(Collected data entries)
========

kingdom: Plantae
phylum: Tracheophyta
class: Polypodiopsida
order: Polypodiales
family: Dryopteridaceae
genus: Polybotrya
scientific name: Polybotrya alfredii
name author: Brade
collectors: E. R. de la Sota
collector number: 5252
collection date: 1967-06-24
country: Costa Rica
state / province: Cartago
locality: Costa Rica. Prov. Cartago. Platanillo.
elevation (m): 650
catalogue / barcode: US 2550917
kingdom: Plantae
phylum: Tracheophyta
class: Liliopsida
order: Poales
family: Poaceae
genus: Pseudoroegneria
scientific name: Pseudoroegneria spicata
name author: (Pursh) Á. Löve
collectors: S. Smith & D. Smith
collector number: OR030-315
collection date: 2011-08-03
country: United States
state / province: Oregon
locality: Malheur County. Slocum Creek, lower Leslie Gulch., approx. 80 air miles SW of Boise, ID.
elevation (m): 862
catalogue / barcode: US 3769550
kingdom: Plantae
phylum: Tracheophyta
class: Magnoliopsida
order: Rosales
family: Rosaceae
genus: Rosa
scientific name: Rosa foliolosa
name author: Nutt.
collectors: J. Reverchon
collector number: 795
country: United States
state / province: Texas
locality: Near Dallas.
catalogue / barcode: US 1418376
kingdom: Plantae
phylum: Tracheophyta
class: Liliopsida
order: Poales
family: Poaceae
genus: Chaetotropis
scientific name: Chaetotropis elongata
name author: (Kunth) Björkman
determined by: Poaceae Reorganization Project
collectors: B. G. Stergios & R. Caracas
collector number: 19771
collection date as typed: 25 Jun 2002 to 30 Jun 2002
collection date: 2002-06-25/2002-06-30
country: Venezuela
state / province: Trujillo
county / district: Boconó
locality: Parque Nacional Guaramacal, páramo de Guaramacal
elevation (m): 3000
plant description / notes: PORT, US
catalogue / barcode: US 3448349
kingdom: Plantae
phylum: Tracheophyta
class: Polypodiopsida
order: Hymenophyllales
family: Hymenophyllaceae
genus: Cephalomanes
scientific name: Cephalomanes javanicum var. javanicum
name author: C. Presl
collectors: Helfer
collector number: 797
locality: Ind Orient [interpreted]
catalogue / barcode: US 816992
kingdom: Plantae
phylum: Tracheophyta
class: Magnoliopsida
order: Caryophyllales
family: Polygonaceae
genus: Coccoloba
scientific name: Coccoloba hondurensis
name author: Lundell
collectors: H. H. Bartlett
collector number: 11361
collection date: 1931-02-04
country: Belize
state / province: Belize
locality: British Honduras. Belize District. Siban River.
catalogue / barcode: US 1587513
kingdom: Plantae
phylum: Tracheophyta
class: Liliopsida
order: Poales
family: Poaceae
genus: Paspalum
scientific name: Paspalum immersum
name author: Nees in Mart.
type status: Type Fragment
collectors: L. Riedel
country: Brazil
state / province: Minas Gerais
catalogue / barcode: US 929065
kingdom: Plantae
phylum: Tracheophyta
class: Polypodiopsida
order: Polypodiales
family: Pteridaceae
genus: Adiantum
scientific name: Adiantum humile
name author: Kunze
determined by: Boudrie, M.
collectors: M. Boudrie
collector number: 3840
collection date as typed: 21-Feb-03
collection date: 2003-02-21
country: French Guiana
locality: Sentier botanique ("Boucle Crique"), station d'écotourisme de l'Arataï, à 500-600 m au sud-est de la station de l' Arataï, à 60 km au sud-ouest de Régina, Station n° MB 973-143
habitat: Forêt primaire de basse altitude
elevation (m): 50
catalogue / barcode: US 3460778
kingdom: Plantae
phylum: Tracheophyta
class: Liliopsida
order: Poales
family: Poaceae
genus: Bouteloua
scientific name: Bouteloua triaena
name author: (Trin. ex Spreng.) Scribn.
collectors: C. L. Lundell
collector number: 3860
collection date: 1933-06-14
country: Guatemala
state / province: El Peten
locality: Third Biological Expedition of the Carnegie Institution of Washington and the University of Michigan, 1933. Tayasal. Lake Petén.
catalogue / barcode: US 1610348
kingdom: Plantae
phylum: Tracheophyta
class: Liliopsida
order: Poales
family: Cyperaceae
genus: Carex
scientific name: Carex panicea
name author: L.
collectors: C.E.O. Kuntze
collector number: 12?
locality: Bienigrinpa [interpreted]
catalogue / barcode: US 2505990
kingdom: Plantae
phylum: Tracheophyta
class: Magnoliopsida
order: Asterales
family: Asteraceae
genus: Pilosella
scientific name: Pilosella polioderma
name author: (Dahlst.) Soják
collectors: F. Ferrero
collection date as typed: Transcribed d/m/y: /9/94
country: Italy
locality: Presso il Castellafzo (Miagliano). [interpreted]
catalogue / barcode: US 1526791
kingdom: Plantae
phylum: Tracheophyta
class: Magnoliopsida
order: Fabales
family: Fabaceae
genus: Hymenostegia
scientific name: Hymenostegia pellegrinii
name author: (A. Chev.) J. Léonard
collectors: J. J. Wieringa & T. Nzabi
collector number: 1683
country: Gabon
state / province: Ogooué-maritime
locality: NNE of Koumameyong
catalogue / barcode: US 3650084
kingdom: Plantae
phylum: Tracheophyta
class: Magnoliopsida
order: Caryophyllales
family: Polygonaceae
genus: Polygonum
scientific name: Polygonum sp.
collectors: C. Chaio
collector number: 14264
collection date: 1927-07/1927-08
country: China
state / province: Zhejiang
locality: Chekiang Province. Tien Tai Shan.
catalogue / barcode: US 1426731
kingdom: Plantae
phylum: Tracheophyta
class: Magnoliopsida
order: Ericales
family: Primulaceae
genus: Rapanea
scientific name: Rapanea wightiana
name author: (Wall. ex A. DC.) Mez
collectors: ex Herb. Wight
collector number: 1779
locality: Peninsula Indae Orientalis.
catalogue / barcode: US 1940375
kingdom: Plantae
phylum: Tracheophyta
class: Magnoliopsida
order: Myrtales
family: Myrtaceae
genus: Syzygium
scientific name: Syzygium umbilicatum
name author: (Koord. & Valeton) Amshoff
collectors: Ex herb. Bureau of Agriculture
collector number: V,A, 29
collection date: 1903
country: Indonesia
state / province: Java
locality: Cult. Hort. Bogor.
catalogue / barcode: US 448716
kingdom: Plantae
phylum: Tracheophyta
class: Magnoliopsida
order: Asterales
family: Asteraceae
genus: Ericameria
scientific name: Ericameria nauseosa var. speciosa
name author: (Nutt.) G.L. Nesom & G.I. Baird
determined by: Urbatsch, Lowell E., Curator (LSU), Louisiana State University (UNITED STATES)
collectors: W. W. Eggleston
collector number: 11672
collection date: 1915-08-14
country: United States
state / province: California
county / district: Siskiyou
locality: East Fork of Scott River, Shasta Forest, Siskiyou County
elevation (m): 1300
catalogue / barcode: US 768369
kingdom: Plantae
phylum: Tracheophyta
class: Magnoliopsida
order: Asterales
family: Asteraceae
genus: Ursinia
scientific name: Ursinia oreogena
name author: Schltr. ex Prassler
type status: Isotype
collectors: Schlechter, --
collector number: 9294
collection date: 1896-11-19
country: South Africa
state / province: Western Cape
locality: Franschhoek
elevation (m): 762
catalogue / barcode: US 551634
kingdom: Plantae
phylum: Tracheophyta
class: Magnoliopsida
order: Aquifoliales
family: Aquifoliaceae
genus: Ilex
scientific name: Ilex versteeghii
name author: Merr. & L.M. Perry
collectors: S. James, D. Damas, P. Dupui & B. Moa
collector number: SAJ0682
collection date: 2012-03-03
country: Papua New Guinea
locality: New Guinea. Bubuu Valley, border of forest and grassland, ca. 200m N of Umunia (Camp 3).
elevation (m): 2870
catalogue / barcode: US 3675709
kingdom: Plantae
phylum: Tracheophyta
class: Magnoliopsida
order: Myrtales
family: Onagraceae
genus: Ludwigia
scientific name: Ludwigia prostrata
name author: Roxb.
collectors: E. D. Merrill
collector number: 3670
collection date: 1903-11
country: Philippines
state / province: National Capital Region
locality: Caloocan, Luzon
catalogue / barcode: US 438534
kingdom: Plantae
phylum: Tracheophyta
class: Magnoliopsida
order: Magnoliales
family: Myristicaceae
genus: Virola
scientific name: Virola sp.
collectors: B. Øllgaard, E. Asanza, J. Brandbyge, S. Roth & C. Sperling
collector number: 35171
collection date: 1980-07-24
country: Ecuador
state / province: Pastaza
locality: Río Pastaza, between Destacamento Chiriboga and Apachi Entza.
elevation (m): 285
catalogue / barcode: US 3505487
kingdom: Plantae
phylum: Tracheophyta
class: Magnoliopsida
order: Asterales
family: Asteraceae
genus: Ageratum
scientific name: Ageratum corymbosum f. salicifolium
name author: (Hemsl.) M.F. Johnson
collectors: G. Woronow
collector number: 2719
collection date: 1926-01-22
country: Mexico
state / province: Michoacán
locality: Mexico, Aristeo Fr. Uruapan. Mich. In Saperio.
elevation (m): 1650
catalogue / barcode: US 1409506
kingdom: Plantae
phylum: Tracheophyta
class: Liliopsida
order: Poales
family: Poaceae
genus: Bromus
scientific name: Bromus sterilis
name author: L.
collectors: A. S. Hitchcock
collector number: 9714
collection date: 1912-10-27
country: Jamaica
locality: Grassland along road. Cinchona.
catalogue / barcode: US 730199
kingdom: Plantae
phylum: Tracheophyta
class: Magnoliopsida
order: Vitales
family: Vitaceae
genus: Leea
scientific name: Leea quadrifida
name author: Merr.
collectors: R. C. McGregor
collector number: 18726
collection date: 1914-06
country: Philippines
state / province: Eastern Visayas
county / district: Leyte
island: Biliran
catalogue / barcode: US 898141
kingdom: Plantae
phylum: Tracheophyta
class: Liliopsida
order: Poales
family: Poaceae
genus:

========

- WORK REQUIRED -
Arrange the lines from the start of the data up to and including the line with "collection date: 1967-06-24" as a Markdown table with the columns "No." and "Entry". Number each row and omit blank lines.

- WRITTEN RESPONSE -
| No. | Entry |
|---|---|
| 1 | kingdom: Plantae |
| 2 | phylum: Tracheophyta |
| 3 | class: Polypodiopsida |
| 4 | order: Polypodiales |
| 5 | family: Dryopteridaceae |
| 6 | genus: Polybotrya |
| 7 | scientific name: Polybotrya alfredii |
| 8 | name author: Brade |
| 9 | collectors: E. R. de la Sota |
| 10 | collector number: 5252 |
| 11 | collection date: 1967-06-24 |